Выпив чашку кофе, Павел Загорский отправился на службу. В какой-то момент ему захотелось позвонить Наде (все-таки расстались они не самым лучшим образом), но, поразмыслив, решил этого не делать. Кто знает, может, сейчас так лучше для обоих… Едва он перешагнул кабинет, как в дверь негромко постучали и тотчас, не дожидаясь ответа, вошел заместитель Анакшин Антон.
– Свою агентуру пробил?
– Да, кое-что имеется, – охотно отозвался Антон. – Вчера вечеринка в Доме культуры была, так вот на одной из приглашенных были серьги из ограбленного музея.
– Ты уверен? – поднял Загорский на заместителя тяжеловатый взгляд.
– Сомнений быть не может, – твердо ответил Анакшин, – их узнала сотрудница музея. Она работает именно в этом зале, скифской эпохи. Изумруды в серьгах большие, но не обработанные. Работать с драгоценным камнем тогда не умели.
– Установили, что за женщина?
– Алевтина Ситдикова, студентка третьего курса педфака. Сожительствует с местным рецидивистом Кубасовым Валентином. Погоняло «Кубас».
– А где сейчас этот Кубас?
– Где-то затаился. Но мы точно знаем, он в городе. Ситдикова сделала Кубасу коротенький звонок, обменялись парой фраз, вот только мы не успели засечь, где именно он затаился. На всякий случай перекрыли трассы, из города ему не выбраться.
– Все правильно. Сделаем вот что… – Загорский не договорил, так как зазвонил телефонный аппарат, стоявший на столе. – Слушаю, – поднял он трубку.
– Товарищ капитан, это командир взвода патрульно-постовой службы старший лейтенант Мотыль. Кубасова задержали. В машине у него обнаружили золотые украшения из Музея изобразительного искусства.
– Где он сейчас?
– Мы его заперли в тридцать первом отделении. Вы подъедете?
– Уже выезжаю! – Загорский положил трубку. – Едем в тридцать первое отделение.

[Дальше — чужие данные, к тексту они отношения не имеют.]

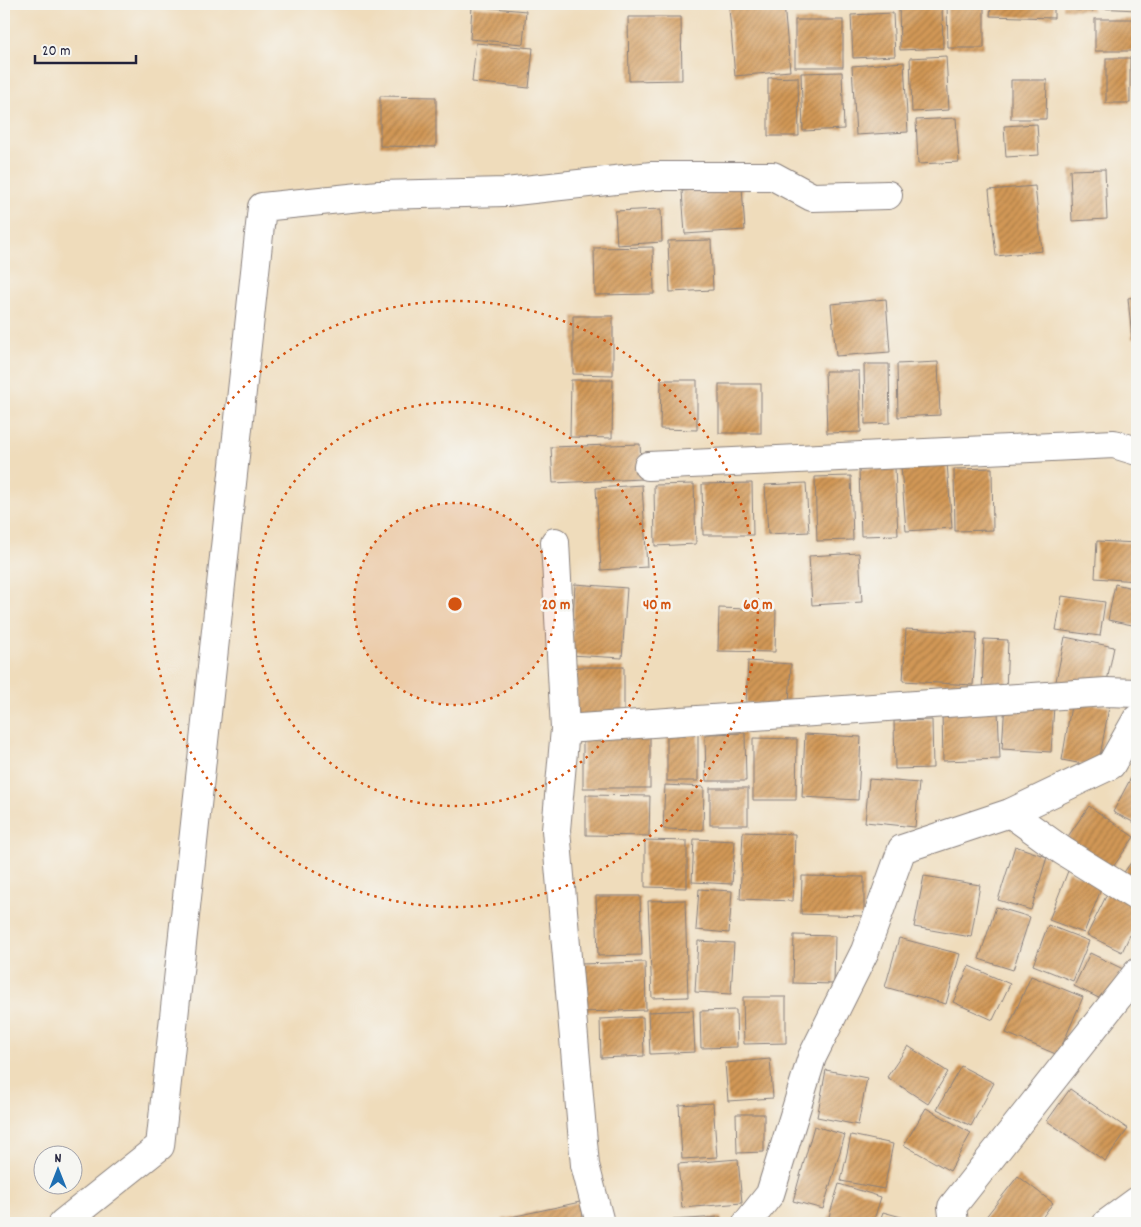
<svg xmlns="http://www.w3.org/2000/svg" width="1141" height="1227" viewBox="0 0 1141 1227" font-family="Dekko,sans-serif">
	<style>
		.building { fill: url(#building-hatch) }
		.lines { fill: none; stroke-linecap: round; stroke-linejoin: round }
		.minor-casing { stroke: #887f7b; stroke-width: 30 }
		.minor { stroke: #fff; stroke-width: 28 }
		.ring { fill: none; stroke: #d45411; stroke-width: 2.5; stroke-dasharray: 2.5 5 }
		.centre { fill: #d45411; stroke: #f6f6f2; stroke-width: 2.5 }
		.ring-label { font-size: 15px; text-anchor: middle; font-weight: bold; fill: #d45411; stroke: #f6f6f2; stroke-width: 5; stroke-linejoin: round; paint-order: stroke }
	</style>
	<defs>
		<pattern id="building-hatch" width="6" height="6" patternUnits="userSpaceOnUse" patternTransform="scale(1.25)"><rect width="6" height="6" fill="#d29856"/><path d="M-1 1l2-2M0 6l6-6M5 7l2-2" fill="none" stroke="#aa7c48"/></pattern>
	</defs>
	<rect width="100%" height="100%" fill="#f6f6f2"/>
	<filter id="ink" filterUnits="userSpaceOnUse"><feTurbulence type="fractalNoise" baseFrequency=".02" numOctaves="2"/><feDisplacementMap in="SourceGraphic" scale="10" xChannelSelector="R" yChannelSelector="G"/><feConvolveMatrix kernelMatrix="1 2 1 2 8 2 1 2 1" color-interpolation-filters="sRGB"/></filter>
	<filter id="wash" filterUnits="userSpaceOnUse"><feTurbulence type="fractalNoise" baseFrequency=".0096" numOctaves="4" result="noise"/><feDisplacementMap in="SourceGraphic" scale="20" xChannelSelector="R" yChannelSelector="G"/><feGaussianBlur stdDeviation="1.12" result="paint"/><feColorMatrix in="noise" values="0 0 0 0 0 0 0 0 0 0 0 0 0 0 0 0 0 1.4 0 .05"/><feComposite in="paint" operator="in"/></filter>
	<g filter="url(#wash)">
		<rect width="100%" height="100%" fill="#efdcbb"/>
		<g id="blocks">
			<g class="building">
				<polygon points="771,4 784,4 790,71 735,76 729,8"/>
				<polygon points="899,4 942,4 943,48 900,50"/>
				<polygon points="947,4 984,4 984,48 948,48"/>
				<polygon points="991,4 1054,4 1054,18 990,16"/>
				<polygon points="1063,4 1093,4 1093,11 1063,9"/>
				<polygon points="1096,4 1137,4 1137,10 1096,8"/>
				<polygon points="472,6 526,11 523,44 470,39"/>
				<polygon points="893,13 895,56 853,58 851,15"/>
				<polygon points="628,17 681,17 682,80 629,81"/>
				<rect x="1095" y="19" width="42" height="32"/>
				<rect x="795" y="20" width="48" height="47"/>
				<polygon points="476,43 533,48 529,88 472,82"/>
				<polygon points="946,56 949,110 912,112 910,58"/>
				<polygon points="1135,56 1137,56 1137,93 1134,93"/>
				<rect x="1106" y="58" width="24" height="45"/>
				<polygon points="904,62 908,132 856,135 852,66"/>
				<polygon points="842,72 844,129 803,131 801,73"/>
				<polygon points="798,77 799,136 768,136 768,78"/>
				<polygon points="1011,80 1047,80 1046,119 1011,119"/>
				<polygon points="380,96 436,97 436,147 380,146"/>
				<polygon points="956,118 959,162 918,164 916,120"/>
				<polygon points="1037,124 1039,155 1006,157 1004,126"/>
				<polygon points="1105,169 1107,219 1072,221 1070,170"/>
				<polygon points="1035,186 1042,251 996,256 989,190"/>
				<polygon points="742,187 745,230 685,234 682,191"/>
				<polygon points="661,209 662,242 617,245 615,211"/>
				<polygon points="711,240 713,290 670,292 668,241"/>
				<polygon points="653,247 654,294 595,295 594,248"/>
				<polygon points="1137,297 1137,339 1132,339 1128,298"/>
				<polygon points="886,299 890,352 836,356 831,304"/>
				<polygon points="573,316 613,316 613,375 573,374"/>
				<polygon points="938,362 940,415 898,417 897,364"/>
				<polygon points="864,364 889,364 890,423 865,424"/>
				<polygon points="825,371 859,371 861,432 827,433"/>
				<polygon points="571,380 613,380 612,438 570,437"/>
				<polygon points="661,380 697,380 697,430 660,429"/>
				<rect x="719" y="384" width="42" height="49"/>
				<polygon points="640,444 642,479 553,483 551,447"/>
				<polygon points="947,463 952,528 906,531 901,466"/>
				<polygon points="895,468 898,535 861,536 859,469"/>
				<polygon points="992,468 993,530 955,531 954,469"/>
				<polygon points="851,476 853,540 817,541 815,477"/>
				<polygon points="752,483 753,535 703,535 702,484"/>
				<polygon points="806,483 809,532 768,534 765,485"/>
				<polygon points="694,484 696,544 655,546 654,485"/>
				<polygon points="642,485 647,567 601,570 596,488"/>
				<polygon points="1097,541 1137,543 1137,581 1095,578"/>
				<polygon points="859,553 862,602 812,605 809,556"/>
				<polygon points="575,584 627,588 622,658 571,655"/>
				<polygon points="1115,584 1137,589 1137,626 1108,620"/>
				<polygon points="1062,596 1105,602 1100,636 1056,630"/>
				<polygon points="719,608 776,610 775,652 718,651"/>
				<polygon points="906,629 977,633 973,685 903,681"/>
				<polygon points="1065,637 1114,647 1105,691 1056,681"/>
				<polygon points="984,639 1008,640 1006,692 982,691"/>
				<polygon points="748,661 791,664 789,706 746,703"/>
				<rect x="576" y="667" width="48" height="49"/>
				<polygon points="1072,700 1109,707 1098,767 1062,760"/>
				<polygon points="1005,702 1054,706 1051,752 1002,749"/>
				<polygon points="998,710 1000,759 943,761 942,712"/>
				<polygon points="932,720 933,768 895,769 894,721"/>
				<rect x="667" y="731" width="31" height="50"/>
				<polygon points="745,733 746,781 706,781 705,734"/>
				<polygon points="805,734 861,737 858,800 802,797"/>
				<rect x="583" y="735" width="67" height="53"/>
				<polygon points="753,738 797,739 796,800 753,800"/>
				<polygon points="1136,768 1137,768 1137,824 1113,812"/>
				<polygon points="869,779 919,783 915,827 865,822"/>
				<polygon points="665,785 704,787 703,830 663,829"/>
				<rect x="710" y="788" width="38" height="37"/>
				<polygon points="586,795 650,796 649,836 586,835"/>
				<polygon points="1089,806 1134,837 1106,877 1062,845"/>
				<polygon points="743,832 795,834 793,901 740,899"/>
				<polygon points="694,839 735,841 732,884 692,882"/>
				<polygon points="645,840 687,841 687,888 645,887"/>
				<polygon points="1015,846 1047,857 1031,910 998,900"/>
				<polygon points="1137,854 1137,890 1120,878"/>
				<polygon points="1068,871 1103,884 1084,933 1049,920"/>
				<polygon points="802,876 864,877 864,916 801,914"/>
				<polygon points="924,876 980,885 971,937 914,927"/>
				<polygon points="1110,888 1137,901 1137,920 1122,952 1087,935"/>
				<polygon points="699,889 732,891 729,933 696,930"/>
				<polygon points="596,896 640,896 642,955 598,956"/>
				<polygon points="685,900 688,997 652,998 648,901"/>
				<polygon points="996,907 1030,917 1013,970 979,959"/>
				<polygon points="1048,925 1089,941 1073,981 1033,965"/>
				<polygon points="794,935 835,936 834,984 793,983"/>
				<polygon points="899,938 960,954 946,1004 885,987"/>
				<polygon points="698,941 734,943 731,994 695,992"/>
				<polygon points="1090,953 1123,969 1107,1002 1074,986"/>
				<polygon points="645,962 646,1010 581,1012 580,964"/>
				<polygon points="969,966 1010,984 993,1020 953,1002"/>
				<polygon points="1031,976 1083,997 1058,1055 1006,1033"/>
				<polygon points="743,997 786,997 786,1043 744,1044"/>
				<polygon points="693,1010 695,1052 650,1054 648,1012"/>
				<polygon points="736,1010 737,1047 701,1048 700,1011"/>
				<polygon points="643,1017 644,1056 601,1058 600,1019"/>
				<polygon points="908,1046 948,1072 928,1104 887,1077"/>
				<polygon points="770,1059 773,1098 728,1101 725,1063"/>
				<polygon points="961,1066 994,1083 971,1126 937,1109"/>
				<polygon points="826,1070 867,1078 858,1125 817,1117"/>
				<polygon points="1070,1089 1128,1129 1105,1161 1047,1121"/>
				<polygon points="713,1103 717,1157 682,1159 679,1105"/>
				<polygon points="926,1108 971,1133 950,1171 904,1145"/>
				<polygon points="736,1114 764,1114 764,1152 737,1153"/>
				<polygon points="814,1126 845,1135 823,1209 793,1201"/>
				<polygon points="851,1135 893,1144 884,1189 841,1181"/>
				<polygon points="738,1159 742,1203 682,1208 678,1164"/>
				<polygon points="1018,1176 1053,1203 1038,1223 981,1223"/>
				<polygon points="839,1184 881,1197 873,1223 827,1223"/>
				<polygon points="580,1202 585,1223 503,1223 502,1219"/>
				<polygon points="883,1212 923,1223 879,1223"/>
				<polygon points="721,1217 722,1223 671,1223 671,1220"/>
			</g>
		</g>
	</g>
	<g filter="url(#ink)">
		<use href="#blocks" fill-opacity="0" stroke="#887f7b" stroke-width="1"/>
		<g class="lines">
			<g class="minor-casing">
				<g id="minor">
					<polyline points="648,466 1114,444 1137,451"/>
					<polyline points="555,542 565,729 556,830 585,1165 600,1223"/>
					<polyline points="565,729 1106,692 1137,693"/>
					<polyline points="1010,813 1063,851 1137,897"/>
					<polyline points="63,1223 160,1146 262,207 379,195 506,192 652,176 773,176 812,197 888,195"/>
					<polyline points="747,1223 770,1194 812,1057 865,951 902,849 1010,813 1111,765 1137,719"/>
					<polyline points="954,1223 952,1207 1137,973"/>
					<polyline points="1107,1223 1137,1201"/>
				</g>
			</g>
			<use href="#minor" class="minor"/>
		</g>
	</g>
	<circle cx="455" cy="604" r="101" fill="#d45411" fill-opacity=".12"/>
	<g class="ring">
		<circle cx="455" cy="604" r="101"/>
		<circle cx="455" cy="604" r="202"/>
		<circle cx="455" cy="604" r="303"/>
	</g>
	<circle cx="455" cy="604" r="8" class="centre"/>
	<g class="ring-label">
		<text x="556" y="609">20 m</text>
		<text x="657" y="609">40 m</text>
		<text x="758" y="609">60 m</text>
	</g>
	<rect width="1141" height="1227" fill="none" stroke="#f6f6f2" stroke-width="20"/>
	<g transform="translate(58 1170)"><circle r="24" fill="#f6f6f2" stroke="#a1a1a9"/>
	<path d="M0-4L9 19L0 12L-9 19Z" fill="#1f6fb2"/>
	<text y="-8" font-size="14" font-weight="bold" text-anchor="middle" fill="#22223b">N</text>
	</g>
	<path d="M35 55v8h101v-8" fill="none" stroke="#22223b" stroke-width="2.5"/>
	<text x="42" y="55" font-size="15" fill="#22223b" stroke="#f6f6f2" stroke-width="4" paint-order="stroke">20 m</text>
</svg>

Малость помятый, со следами недавней борьбы на лице, Валентин Кубасов с защелкнутыми за спиной наручниками сидел за стареньким небольшим столом, повидавшим на своем веку не одно поколение уголовников. Затертая деревянная поверхность стола с многочисленными щербинами и глубокими царапинами, вне всякого сомнения, имела сложную судьбу. Она напоминала морщинистое лицо бывалого человека, на долю которого выпало немало бед. Взгляд эксперта мог увидеть глубокие царапины от наручников, порезы от ножа, а на самом краю виднелась потемневшая отметина от выпущенной пули.
Глаза у Кубасова нехорошие, злобные, на вошедших он взирал враждебно, и если бы не наручники, стянувшие за спиной запястья, так бы и вцепился ручищами в горло. Рядом с арестованным, знавшим о его взрывном характере, застыл сержант полиции.
– Оставь нас, – сказал Загорский, – поговорить нужно.
– Наброситься может, товарищ капитан, мы его втроем едва успокоили.
– Хм, его понять можно, кто же обратно на «кичу» хочет… А потом, куда же он в наручниках денется?
Сержант ушел.
– Знаешь, я начну без предисловий… Времени нет. Бабу свою любишь?
– При чем тут баба? – проскрипел зубами Кубасов.
– А при том, что ее лет на десять могут закрыть за ограбление музея.
– Следак, не вешай на нее того, чего за ней не было. Она не при делах.
– А это ей еще доказать надо! Цацки-то с музея она на себя навешала. Люди видели, признали, откуда они… Значит, знала, что цепляла и откуда.
– Она не знала… Я ей сказал, что они чистые.
– Хранение краденого – тоже немалый срок. Обещаю тебе как на духу. – Для пущей убедительности Загорский приложил ладонь к груди. – Она пойдет по этапу. А уж там найдутся люди, кто ее красу ненаглядную потопчет.